━━ Data under study
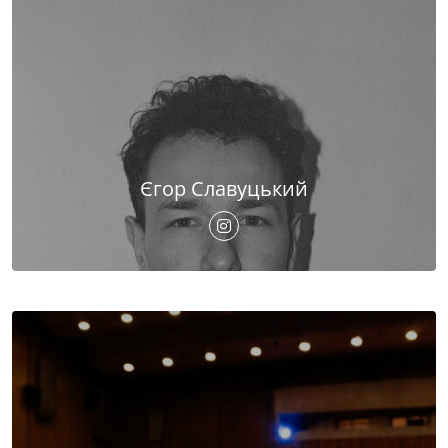
Єгор Славуцький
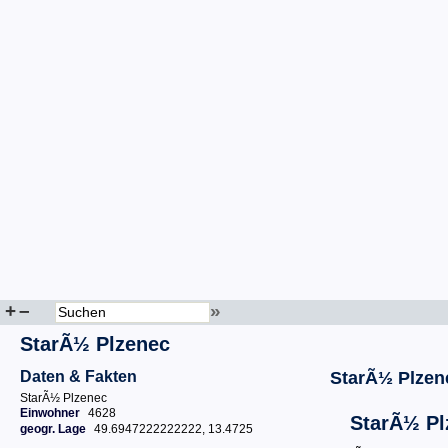
+
–
»
StarÃ½ Plzenec
Daten & Fakten
StarÃ½ Plzen
StarÃ½ Plzenec
Einwohner
4628
StarÃ½ Pl
geogr. Lage
49.6947222222222, 13.4725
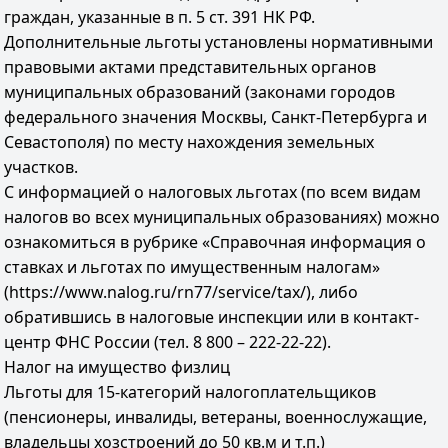
граждан, указанные в п. 5 ст. 391 НК РФ.
Дополнительные льготы установлены нормативными
правовыми актами представительных органов
муниципальных образований (законами городов
федерального значения Москвы, Санкт-Петербурга и
Севастополя) по месту нахождения земельных
участков.
С информацией о налоговых льготах (по всем видам
налогов во всех муниципальных образованиях) можно
ознакомиться в рубрике «Справочная информация о
ставках и льготах по имущественным налогам»
(https://www.nalog.ru/rn77/service/tax/), либо
обратившись в налоговые инспекции или в контакт-
центр ФНС России (тел. 8 800 – 222-22-22).
Налог на имущество физлиц
Льготы для 15-категорий налогоплательщиков
(пенсионеры, инвалиды, ветераны, военнослужащие,
владельцы хозстроений до 50 кв.м и т.п.)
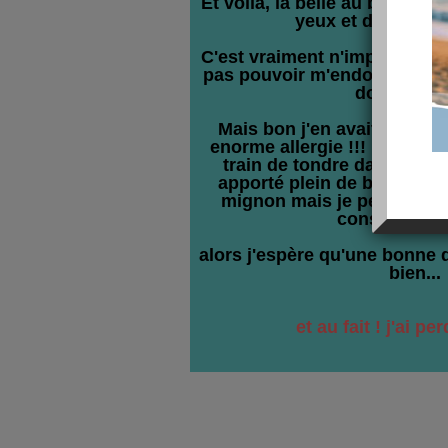
Et voilà, la belle au bois dor
yeux et de sortir d
C'est vraiment n'importe quo
pas pouvoir m'endormir avan
dormi auta
Mais bon j'en avait besoin..
enorme allergie !!! bah oui,
train de tondre dans ma r
apporté plein de brins de 
mignon mais je pense qu'i
conséquences
alors j'espère qu'une bonne 
bien...
et au fait ! j'ai pe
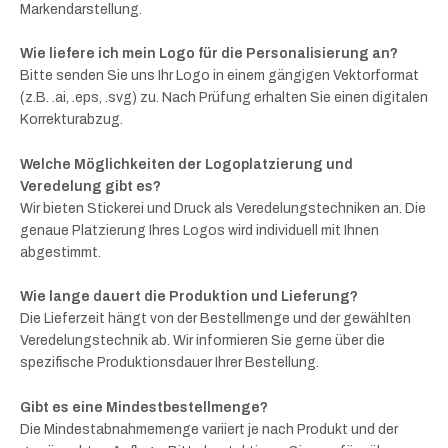
Markendarstellung.
Wie liefere ich mein Logo für die Personalisierung an?
Bitte senden Sie uns Ihr Logo in einem gängigen Vektorformat
(z.B. .ai, .eps, .svg) zu. Nach Prüfung erhalten Sie einen digitalen
Korrekturabzug.
Welche Möglichkeiten der Logoplatzierung und
Veredelung gibt es?
Wir bieten Stickerei und Druck als Veredelungstechniken an. Die
genaue Platzierung Ihres Logos wird individuell mit Ihnen
abgestimmt.
Wie lange dauert die Produktion und Lieferung?
Die Lieferzeit hängt von der Bestellmenge und der gewählten
Veredelungstechnik ab. Wir informieren Sie gerne über die
spezifische Produktionsdauer Ihrer Bestellung.
Gibt es eine Mindestbestellmenge?
Die Mindestabnahmemenge variiert je nach Produkt und der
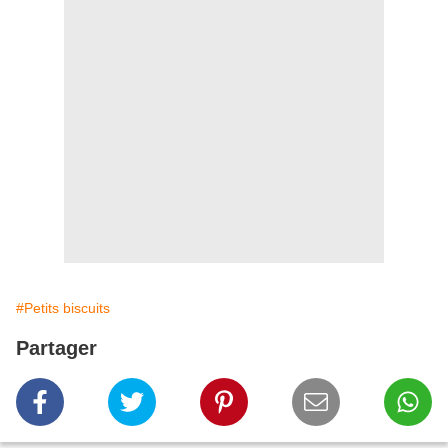
#Petits biscuits
Partager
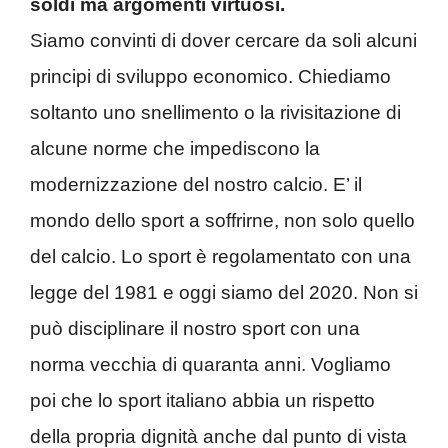
soldi ma argomenti virtuosi.
Siamo convinti di dover cercare da soli alcuni
principi di sviluppo economico. Chiediamo
soltanto uno snellimento o la rivisitazione di
alcune norme che impediscono la
modernizzazione del nostro calcio. E’ il
mondo dello sport a soffrirne, non solo quello
del calcio. Lo sport è regolamentato con una
legge del 1981 e oggi siamo del 2020. Non si
può disciplinare il nostro sport con una
norma vecchia di quaranta anni. Vogliamo
poi che lo sport italiano abbia un rispetto
della propria dignità anche dal punto di vista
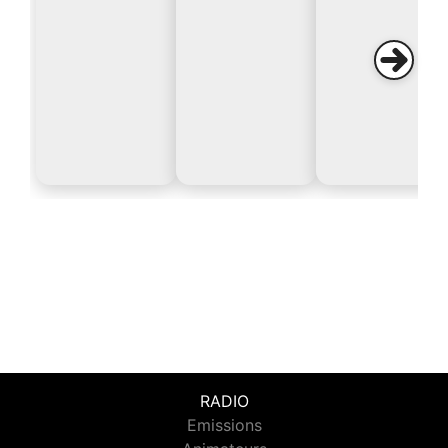
RADIO
Emissions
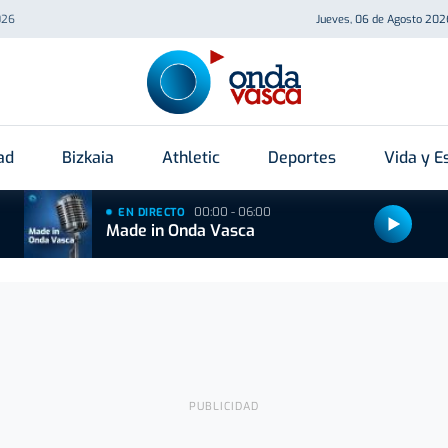
026
Jueves, 06 de Agosto 202
ad
Bizkaia
Athletic
Deportes
Vida y Es
00:00 - 06:00
EN DIRECTO
Made in Onda Vasca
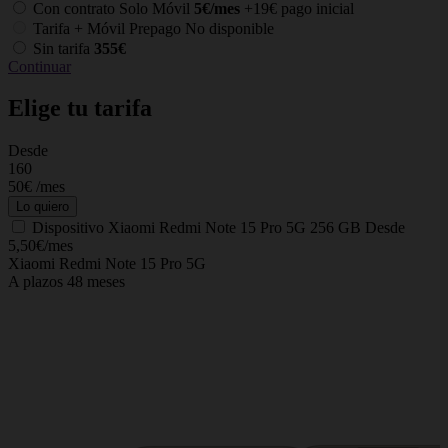
Con contrato Solo Móvil
5€/mes
+19€ pago inicial
Tarifa + Móvil Prepago
No disponible
Sin tarifa
355€
Continuar
Elige tu tarifa
Desde
C
160
50€
/mes
Lo quiero
Dispositivo
Xiaomi Redmi Note 15 Pro 5G 256 GB
Desde
5,50€/mes
Xiaomi Redmi Note 15 Pro 5G
A plazos 48 meses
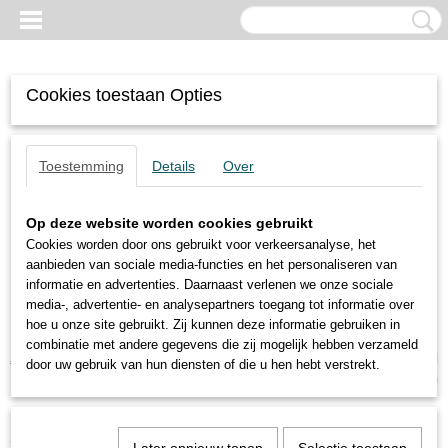
Cookies toestaan Opties
Toestemming
Details
Over
Op deze website worden cookies gebruikt
Cookies worden door ons gebruikt voor verkeersanalyse, het
aanbieden van sociale media-functies en het personaliseren van
informatie en advertenties. Daarnaast verlenen we onze sociale
media-, advertentie- en analysepartners toegang tot informatie over
hoe u onze site gebruikt. Zij kunnen deze informatie gebruiken in
combinatie met andere gegevens die zij mogelijk hebben verzameld
Inloggen
Registreren
UW WINKELWAGEN
door uw gebruik van hun diensten of die u hen hebt verstrekt.
Geen producten
(0)
Home
>
Trilmotoren
>
2-polige motoren
>
KBM6-2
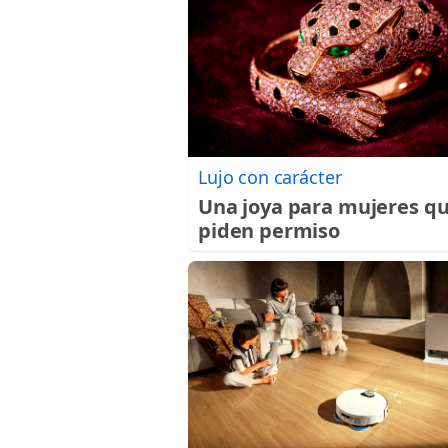
Lujo con carácter
Una joya para mujeres q
piden permiso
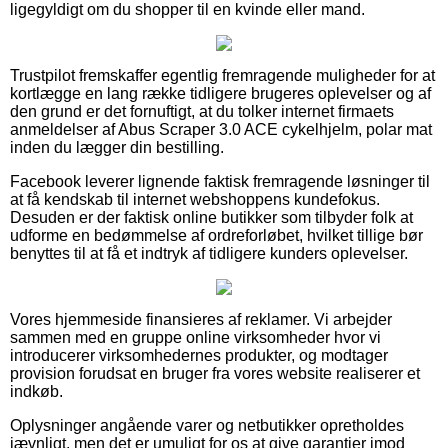
ligegyldigt om du shopper til en kvinde eller mand.
Trustpilot fremskaffer egentlig fremragende muligheder for at
kortlægge en lang række tidligere brugeres oplevelser og af
den grund er det fornuftigt, at du tolker internet firmaets
anmeldelser af Abus Scraper 3.0 ACE cykelhjelm, polar mat
inden du lægger din bestilling.
Facebook leverer lignende faktisk fremragende løsninger til
at få kendskab til internet webshoppens kundefokus.
Desuden er der faktisk online butikker som tilbyder folk at
udforme en bedømmelse af ordreforløbet, hvilket tillige bør
benyttes til at få et indtryk af tidligere kunders oplevelser.
Vores hjemmeside finansieres af reklamer. Vi arbejder
sammen med en gruppe online virksomheder hvor vi
introducerer virksomhedernes produkter, og modtager
provision forudsat en bruger fra vores website realiserer et
indkøb.
Oplysninger angående varer og netbutikker opretholdes
jævnligt, men det er umuligt for os at give garantier imod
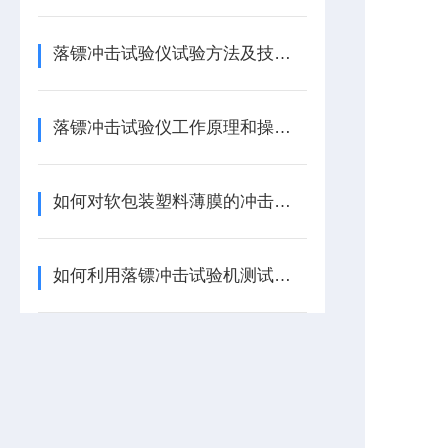
落镖冲击试验仪试验方法及技术指标
落镖冲击试验仪工作原理和操作步骤
如何对软包装塑料薄膜的冲击强度进行检测
如何利用落镖冲击试验机测试保鲜膜的抗冲击性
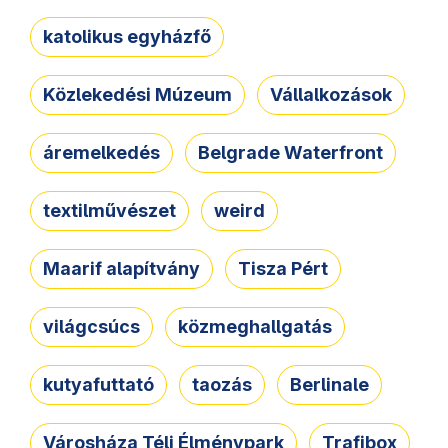
katolikus egyházfő
Közlekedési Múzeum
Vállalkozások
áremelkedés
Belgrade Waterfront
textilművészet
weird
Maarif alapítvány
Tisza Pért
világcsúcs
közmeghallgatás
kutyafuttató
taozás
Berlinale
Városháza Téli Élménypark
Trafibox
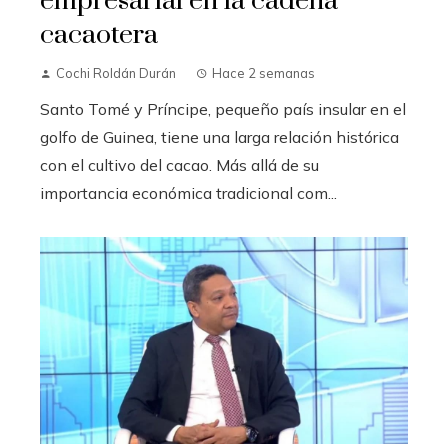
empresarial en la cadena
cacaotera
Cochi Roldán Durán
Hace 2 semanas
Santo Tomé y Príncipe, pequeño país insular en el
golfo de Guinea, tiene una larga relación histórica
con el cultivo del cacao. Más allá de su
importancia económica tradicional com...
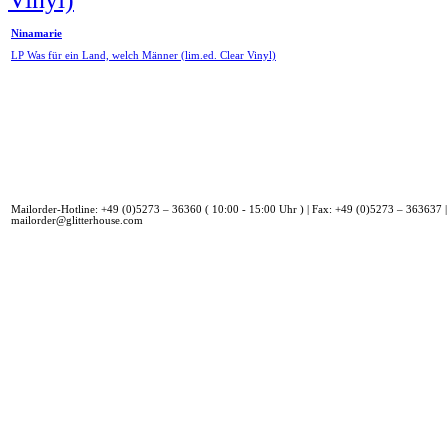
Ninamarie
LP Was für ein Land, welch Männer (lim.ed. Clear Vinyl)
Mailorder-Hotline: +49 (0)5273 – 36360 ( 10:00 - 15:00 Uhr ) | Fax: +49 (0)5273 – 363637 |
mailorder@glitterhouse.com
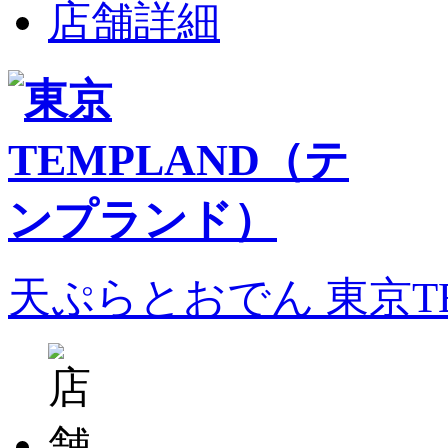
店舗詳細
天ぷらとおでん 東京T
━━━━
◆ **What the exercise asks**
In the records above, how many lines contain the word "media"? Give the number alone.

◆ **Solution for this exercise**
2